Closed Bug 1050808 Opened 10 years ago Closed 9 years ago

l10n repacks should retry on failure

Categories

(Release Engineering :: General, defect)

defect
Not set
normal

Tracking

(Not tracked)

RESOLVED WONTFIX

People

(Reporter: pmoore, Unassigned)

Details

(Whiteboard: [good first bug][lang=python][releaseduty])

Attachments

(1 file)

So today there were some l10n repack failures, which were caused by an intermittent issue.

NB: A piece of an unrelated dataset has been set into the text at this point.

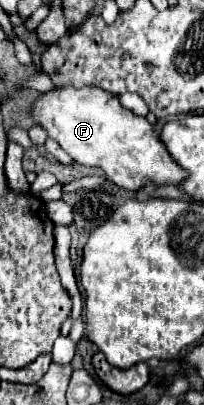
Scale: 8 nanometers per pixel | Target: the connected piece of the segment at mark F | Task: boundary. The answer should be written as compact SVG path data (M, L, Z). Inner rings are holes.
M54 87L34 99L30 117L48 133L50 139L58 141L74 161L100 167L110 181L124 189L138 191L146 181L156 185L178 185L186 177L160 143L146 117L138 117L130 109L122 107L118 97L102 87Z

I looked at the logs, and couldn't see any sign of retry attempts. Here is an extract of the log from http://buildbot-master85.srv.releng.scl3.mozilla.com:8001/builders/release-mozilla-beta-linux_repack_4%2F10/builds/7/steps/run_script/logs/stdio


.... here we are at the tail end of "fa" locale ....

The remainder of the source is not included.